Клим взял в центре отпуск, и потому я старалась проводить там как можно больше времени. Алиса гостила у моей мамы. И потому я не спешила домой, потому как хотела дать ему возможность побыть одному. В те дни он был особенно отчужденным, замкнутым. И я понимала, что ему нужно время. Я вернулась довольно поздно, в квартире стояла кромешная темнота и тишина. Я подумала, что и Клим куда-то уехал. Но я зашла в спальню и включила свет. Сначала я ничего не поняла: Клим сидел на полу возле кровати с прижатыми к груди коленями и, медленно покачивался. Ни свет, ни моё присутствие никак на нём не отразилось, и он продолжал сидеть, покачиваться и смотреть пустым взглядом в пол. И только, когда я подошла ближе, и присела на корточки, а затем спросила, что с ним — я всё поняла. Это понимание, причинило мне, наверное, самую невыносимую боль, которая только существовала, но я заблуждалась. Я узнаю, что такое настоящая боль, которая ломает кости, и выкручивает все внутренности — где-то через год.

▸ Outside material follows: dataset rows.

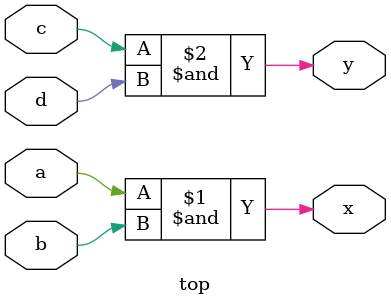
<source format=v>
module top(input a,input b, input c,input d, output x,output y);

assign x=a&b;
assign y=c&d;

endmodule

</source>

Я оставила его в комнате, потому как он просто не видел и, не слышал меня. Я понимала, что нужно действовать. Но предпринять меры, значило бы окончательно удостовериться в том, что тот страх с которым он жил долгие годы — осуществился. Но он нуждался в незамедлительной помощи. Первым делом я позвонила Артёму, надо бы в скорую. Но в чрезвычайных ситуациях я всегда сначала звонила Климу, а если он занят — Артёму, а затем набирала нужные службы. Да, вот такая, я оказалась трусиха и слабачка. Он ничего не понял, потому как я просто рыдала в трубку, и двух слов связать не могла. Но этого было достаточно, потому как через десять минут — он перепуганный стоял на моём пороге. Затем Артём принялся звонить в скорую, и параллельно успокаивать меня. После всех осмотров и анализов — главный страх Клима подтвердился. Ему поставили такой же диагноз, который был у его матери. Ему было почти двадцать девять. После разговора с врачом, я подумала о том, словно его мама после своей смерти передала это бремя ему. Будто её болезнь после того, как её не стало — перешла на него. Сомнительные мысли, но в то время я едва могла здраво рассуждать.
И, после этого происшествия — наша жизнь погрузилась в непроглядный мрак. Когда Клим пришел в себя после эпизода, он добровольно остался на лечение в клинике. Мы почти не виделись, потому как он не хотел. Он запрещал персоналу впускать меня к нему. И меня это задевало, но я всячески пыталась понять его и, не таить в себе обиду. Потому как ему приходится намного сложней, чем мне. Мне только и оставалось жить ожиданиями и надеждами на то, что скоро ему станет лучше, и всё наладится, и отвечать на каждодневные вопросы Алисы о том, где же папа. Она тяжело переживала разлуку с ним, не раз рыдая, просила дать позвонить ему, но я врала о том, что папа в командировке, потому как открывает филиал детского центра в другом городе и, он очень занят. Но скрыть правду от десятилетней девочке было сложней, чем я думала. Она подслушивала мои разговоры, когда я думала что она спит. И однажды спросила:
— Мама, папа заболел? И лежит в больнице?
Я отставила кружку с чаем и потянула к ней руки. Усадив дочку на колени я грузно выдохнула, понимая, что я больше не могу её обманывать.
— Да, малышка. Папа заболел. И ему нужно какое-то время побыть в больнице, чтобы ему стало легче.
— Чтобы вылечиться?
Я горестно покачала головой, и смахнула выступившие слезы.
— Нет, Алис. У папы такая болезнь, которая не лечится. Но если вовремя пить таблетки — он будет себя хорошо чувствовать.
— Он умрет? — спросила она с жутким страхом в глазах, от чего моё дыхание сорвалось.
— Нет… — прошептала я. — Он не умрет. Он всегда будет с нами. — надеялась я, потому как помнила его слова сказанные почти шесть лет назад.
Он вернулся домой через месяц. Передо мной стоял совершенно другой человек. Я смотрела на него не моргая и, не узнавала. Сломленный, похудевший, хмурый, с безжизненным взглядом он смотрел на меня в ответ, а я и слова не могла произнести.
— Я рад, что у нас никогда не будет своих детей. — первое, что сказал он мне, а я лишь сглотнула слезы и попыталась выглядеть максимально уверенно. Но он видел, как мне плохо, как тяжело. Как больно видеть его таким. И это убивало его ещё сильней.